Becoming American: The A-peeling History of Apple Pie
7 pm online
Our bi-weekly live lecture series continues this week.
Just how American is apple pie? Discover the surprising origins of this dessert and learn how it came to be a national symbol. Explore historic recipes and follow along as we recreate an early version of this dish at home (see recipe below) during our live virtual lecture.
For this special event, Kerber’s Farm is offering 20% of any full-size apple pie (either traditional or crumb) on the day of the event!
Free, $5 donation suggested. Register at cshwhalingmuseum.org/events
This recipe is taken from American cookery, or, The art of dressing viands, fish, poultry, and vegetables : and the best modes of making pastes, puffs, pies, tarts, puddings, custards, and preserves : and all kinds of cakes, from the imperial plumb to plain cake, adapted to this country, and all grades of life. Or American Cookery for short, written by Amelia SImmons and published in 1796. It is the first cookbook written by an American (rather than being a British import).
Only a few amounts are specified - baking was done by taste (or dictated by the amount of ingredients available to you). For those who'd like to cook along, expect to use about 3 or 4 apples for the filling and as much or as little of the other ingredients as desired.
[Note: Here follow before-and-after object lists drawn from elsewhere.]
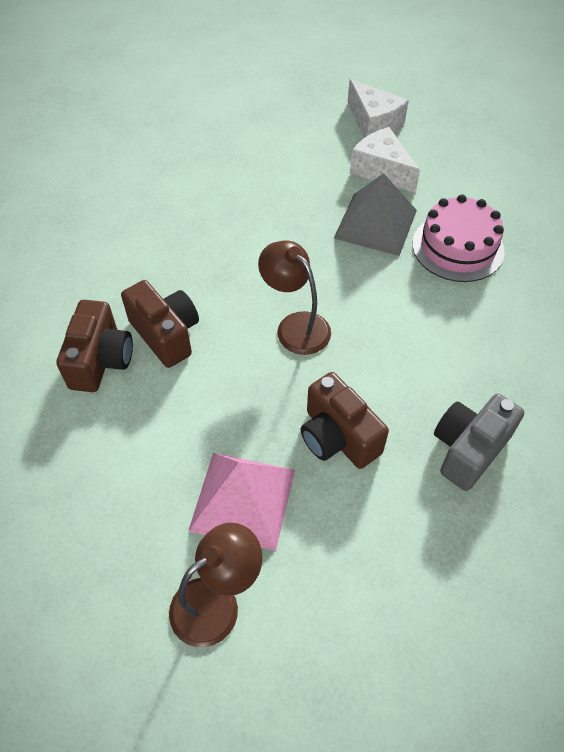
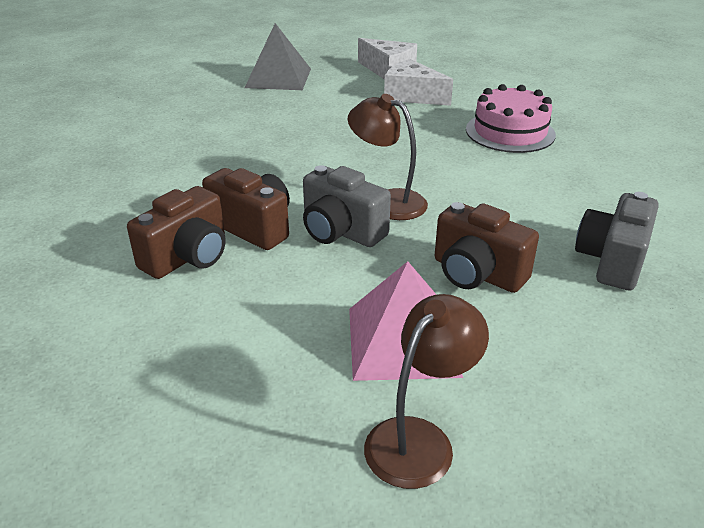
camera: 15 degrees left, 20 degrees down
(101, 360) = (188, 257): brown camera -> brown camera turned 45 degrees clockwise
(239, 357) = (341, 231): none -> grey camera
(375, 224) = (426, 127): grey pyramid -> grey pyramid (278, 78)

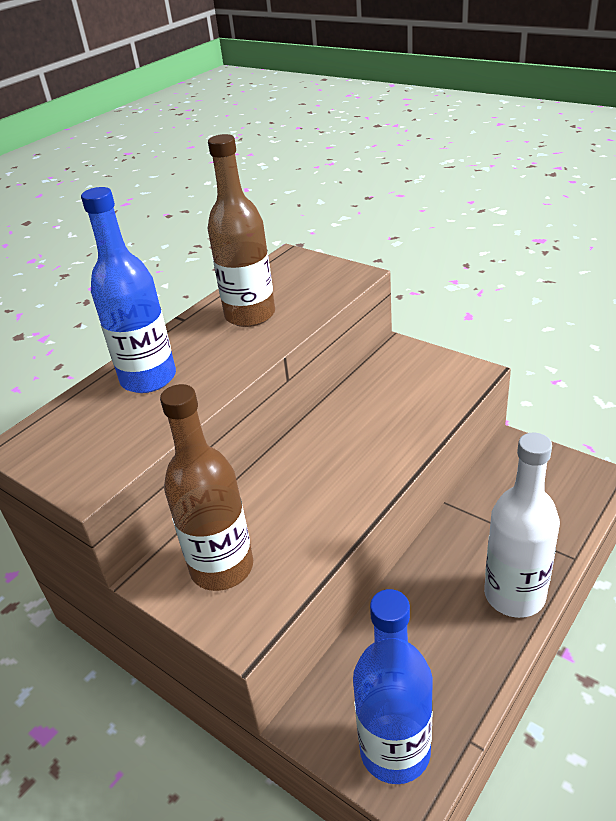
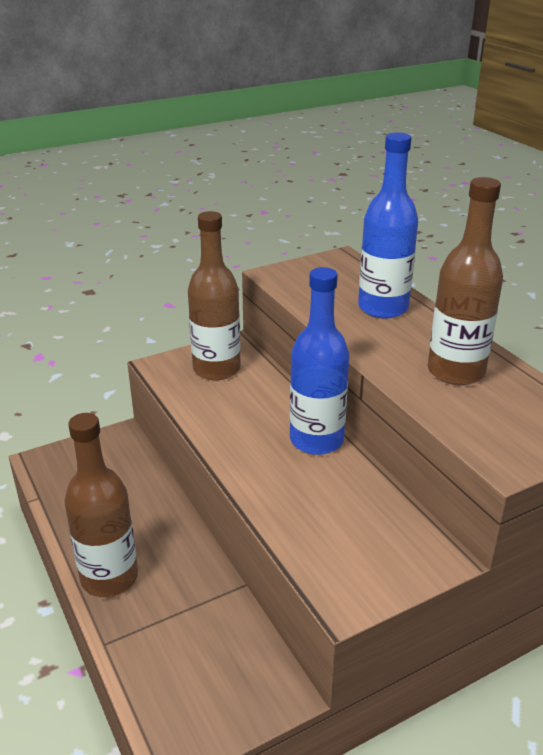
camera: 110 degrees right, 5 degrees down
(395, 751) = (68, 463): blue bottle -> blue bottle (316, 440)
(514, 595) = (109, 577): white bottle -> brown bottle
For the crust (paste), Amelia gets more specific, basing her ratios on a peck of flour, so you should need about 3 3/4 cups flour, 3 sticks of butter, and 1 egg.
A Buttered Apple Pie.
Pare, quarter and core tart apples, lay in paste No. 3, cover with the same; bake half an hour, when drawn, gently raise the top crust, add sugar, butter, cinnamon, mace, wine or rose-water q: s:
Puff Pastes for Tarts
No. 3. To any quantity of flour, rub in three fourths of it's [sic] weight of butter, (twelve eggs to a peck) rub in one third or half, and roll in the rest.